March 30, 2024 at 12:32 pm

Scientists Said They Could Revive A Woolly Mammoth By 2027. That Timeline May Be A Lot Sooner Than Expected.

by Trisha Leigh

Source: Shutterstock

Scientists said a while ago that they would be able to fully resurrect the woolly mammoth from extinction by 2027.

Now that we’re three short years away from that self-imposed deadline, the scientists involved say they’re pretty close to the finish line.

De-extinction company Colossal Biosciences are using the edited genes of an Asian elephant, and have now been able to propagate those cells indefinitely in a lab.

Asian elephant DNA is a 99.6% match to the DNA of the woolly mammoth, so the team believes they can tune the animal to closely resemble the ancient species in this manner.

To achieve this, they’re using the first-ever induced pluripotent stem cell (iPSC).

Source: Shutterstock

And iPSC is a single cell source that offers access to every other type of cell in a body; this would potentially allow the creation of sperm and egg cells, as well.

Eriona Hysolli, head of biological sciences at Colossal, recently made a statement about their research.

“Elephants are a very special species, and we have only just begun to scratch the surface of their fundamental biology.”

The firm, based in Dallas, has been given hundreds of millions of dollars in funding and has the stated goal of not only bringing the mammoth back from extinction, but of reintroducing it into its original ecosystem.

The mammoths original populated parts of the arctic. These new beings will be “functional mammoths,” and not a direct genetic match to the species that went extinct.

Source: Shutterstock

The would still be able to strengthen local plant life with their migration patterns and dietary habits, however.

George Church, Colossal co-founder and Harvard geneticist, issued a statement about why he thinks their work is so important.

“Elephants might get the ‘hardest to reprogram’ prize, but learning how to do it anyway will help many other studies, especially on endangered species.

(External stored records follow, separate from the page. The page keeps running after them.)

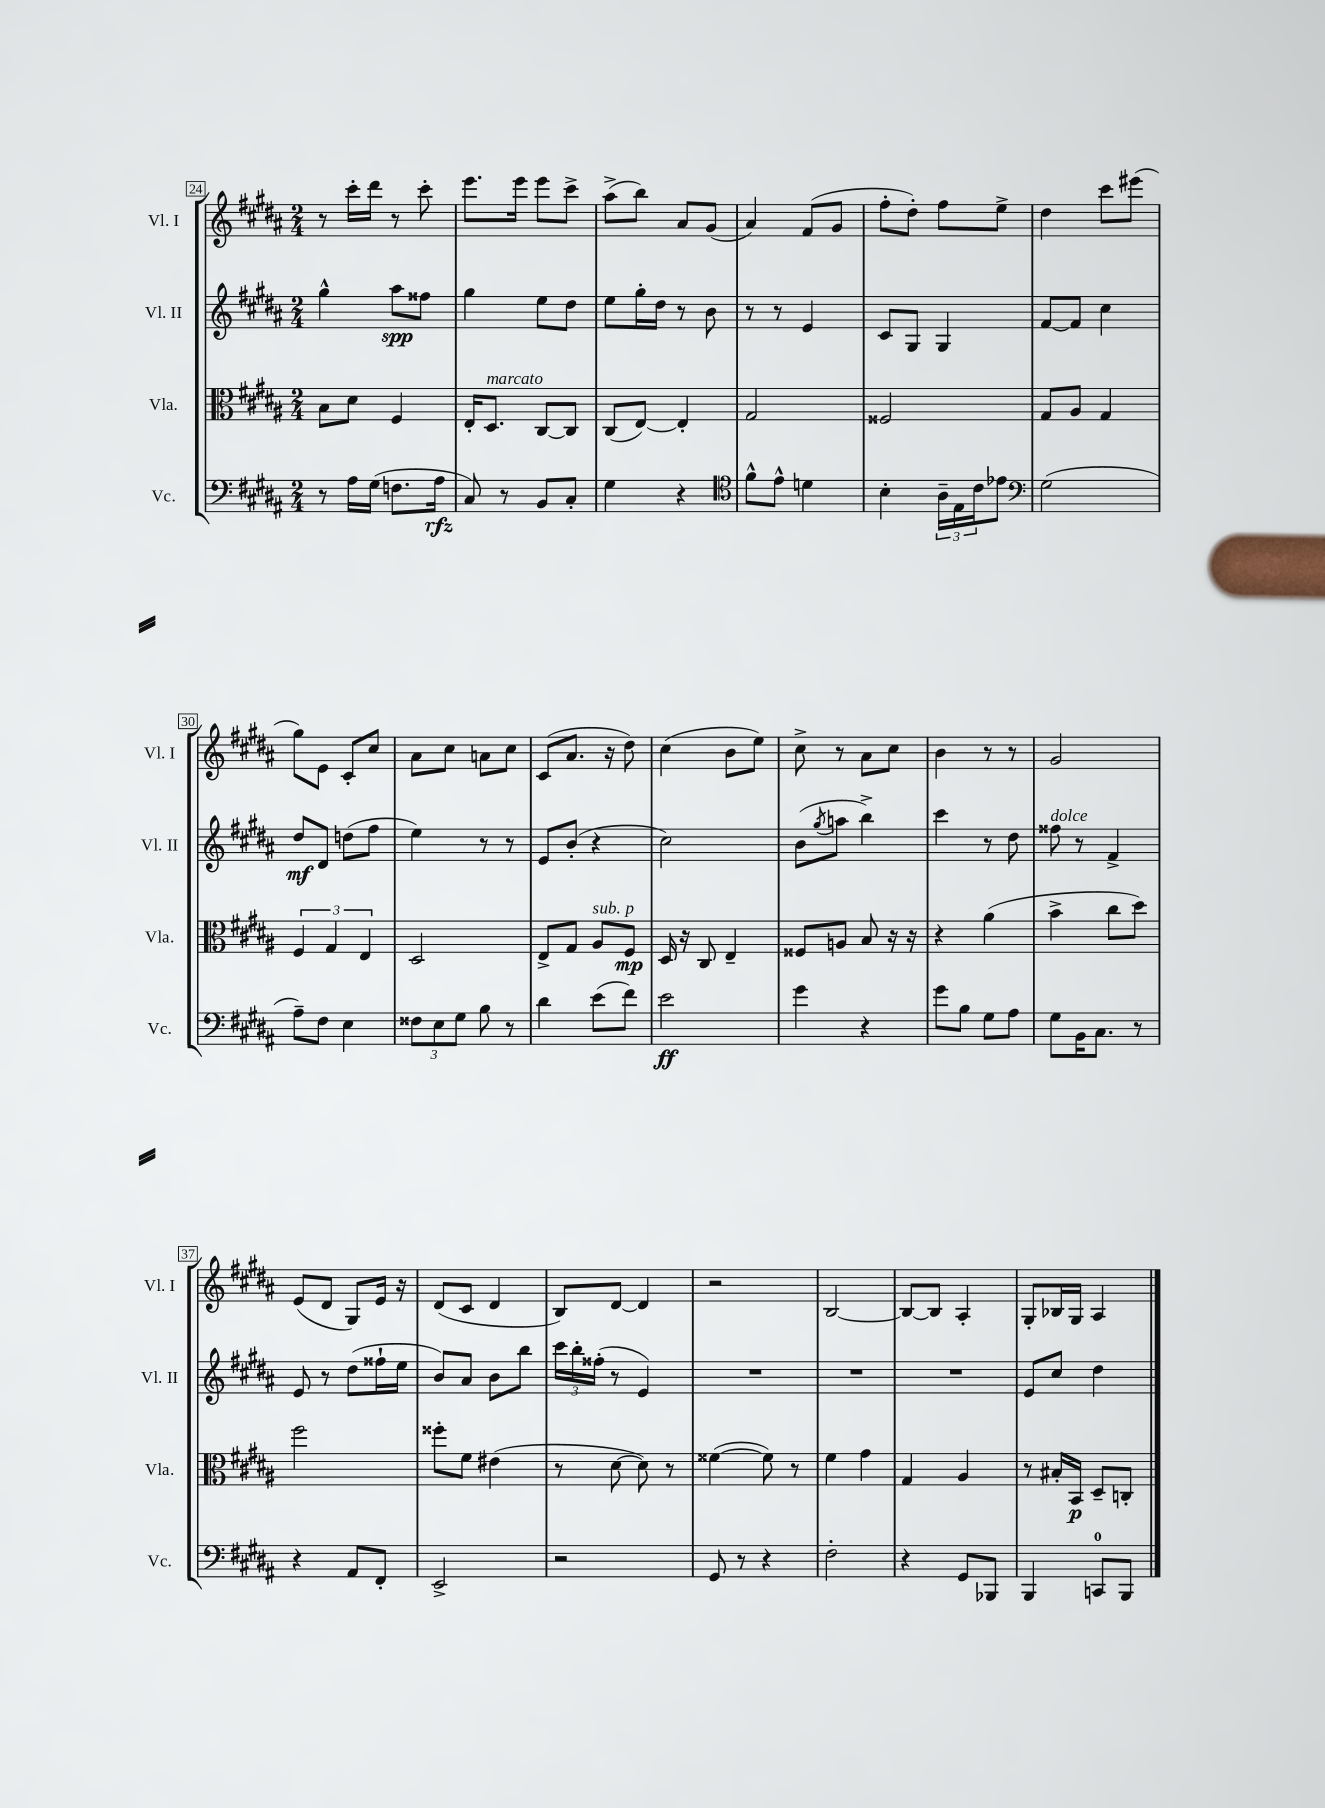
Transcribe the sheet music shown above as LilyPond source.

<<
\new StaffGroup <<
\new Staff = "s0" \with { instrumentName = "Vl. I" shortInstrumentName = "Vl. I" } {
    \clef treble \key b \major \numericTimeSignature \time 2/4
    r8 cis'''16-. dis'''16 r8 cis'''8-. |
    e'''8. e'''16 e'''8 cis'''8-> |
    ais''8->( b''8) ais'8 gis'8( |
    ais'4) fis'8( gis'8 |
    fis''8-. dis''8-.) fis''8 e''8-> |
    dis''4 cis'''8 eis'''8( |
    gis''8) e'8 cis'8-. cis''8 |
    ais'8 cis''8 a'8 cis''8 |
    cis'8( ais'8. r16 dis''8) |
    cis''4( b'8 e''8) |
    cis''8-> r8 ais'8 cis''8 |
    b'4 r8 r8 |
    gis'2 |
    e'8( dis'8 gis8) e'16 r16 |
    dis'8( cis'8 dis'4 |
    b8) dis'8~ dis'4 |
    r2 |
    b2~ |
    b8~ b8 ais4-. |
    gis8-. bes16 gis16 ais4 \bar "|." |
}
\new Staff = "s1" \with { instrumentName = "Vl. II" shortInstrumentName = "Vl. II" } {
    \clef treble \key b \major \numericTimeSignature \time 2/4
    gis''4-^ ais''8\spp fisis''8 |
    gis''4 e''8 dis''8 |
    e''8 gis''16-. dis''16 r8 b'8 |
    r8 r8 e'4 |
    cis'8 gis8 gis4 |
    fis'8~ fis'8 cis''4 |
    dis''8\mf dis'8 d''8( fis''8 |
    e''4) r8 r8 |
    e'8 b'8-.( r4 |
    cis''2) |
    b'8( \acciaccatura { gis''8 } a''8 b''4->) |
    cis'''4 r8 dis''8 |
    fisis''8^\markup { \italic "dolce" } r8 fis'4-> |
    e'8 r8 dis''8( fisis''16-! e''16 |
    b'8) ais'8 b'8 b''8 |
    \tuplet 3/2 { cis'''16 b''16-. fisis''16-.( } r8 e'4) |
    R2 |
    R2 |
    R2 |
    e'8 cis''8 dis''4 \bar "|." |
}
\new Staff = "s2" \with { instrumentName = "Vla." shortInstrumentName = "Vla." } {
    \clef alto \key b \major \numericTimeSignature \time 2/4
    b8 dis'8 fis4 |
    e16-. dis8.^\markup { \italic "marcato" } cis8~ cis8 |
    cis8( e8~) e4-. |
    gis2 |
    fisis2 |
    gis8 ais8 gis4 |
    \tuplet 3/2 { fis4 gis4 e4 } |
    dis2 |
    e8-> gis8 ais8^\markup { \italic "sub. p" } fis8\mp |
    dis16 r16 cis8 e4-- |
    fisis8 a8 b8 r16 r16 |
    r4 ais'4( |
    b'4-> cis''8 dis''8) |
    fis''2 |
    fisis''8-. fis'8 eis'4( |
    r8 dis'8~ dis'8) r8 |
    fisis'4~( fisis'8) r8 |
    fis'4 gis'4 |
    gis4 ais4 |
    r8 bis16-. b,16\p dis8-- c8-. \bar "|." |
}
\new Staff = "s3" \with { instrumentName = "Vc." shortInstrumentName = "Vc." } {
    \clef bass \key b \major \numericTimeSignature \time 2/4
    r8 ais16 gis16( f8. ais16\rfz |
    cis8) r8 b,8 cis8-. |
    gis4 r4 |
    \clef tenor fis'8-^ e'8-^ d'4 |
    b4-. \tuplet 3/2 { ais16-- e16 cis'16 } ees'8 |
    \clef bass gis2( |
    ais8--) fis8 e4 |
    \tuplet 3/2 { fisis8 e8 gis8 } b8 r8 |
    dis'4 e'8( fis'8) |
    e'2\ff |
    gis'4 r4 |
    gis'8 b8 gis8 ais8 |
    gis8 b,16 cis8. r8 |
    r4 ais,8 fis,8-. |
    e,2-> |
    r2 |
    gis,8 r8 r4 |
    fis2-. |
    r4 gis,8 bes,,8 |
    b,,4 c,8-0 b,,8 \bar "|." |
}
>>
>>
\layout { \context { \Score currentBarNumber = #24 \override BarNumber.stencil = #(make-stencil-boxer 0.1 0.3 ly:text-interface::print) } }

This milestone gives us insights into developmental biology and the balance between senescence and cancer.”

Since the team can now mature the elephant’s iPSC cells in the lab, they should be able to use them to grow an edited cell all the way through the 22-month gestation period.

Whether or not those babies will grow into healthy adults is really anyone’s guess at this point.

There are many who have ethical reservations about this project – the age-old question of whether or not you should do something just because you can.

Ecologist and conservation biologist Douglas McCauley says we have no business introducing what is essentially a new species into the Arctic ecosystem.

Source: Shutterstock

After all, even if it looks like a woolly mammoth, it’s not, so we have no idea how it will behave once let loose in the wild.

Not to mention the ethics of spending millions of dollars to bring back an extinct species – millions of dollars that could possibly be better spent helping the species still alive (or the planet) stay alive instead.

I’m sure these are just a couple of the arguments against this sort of research, but honestly, it’s probably a waste of breath.

Colossal has made its choice, and believes that their work will produce something very special in the end.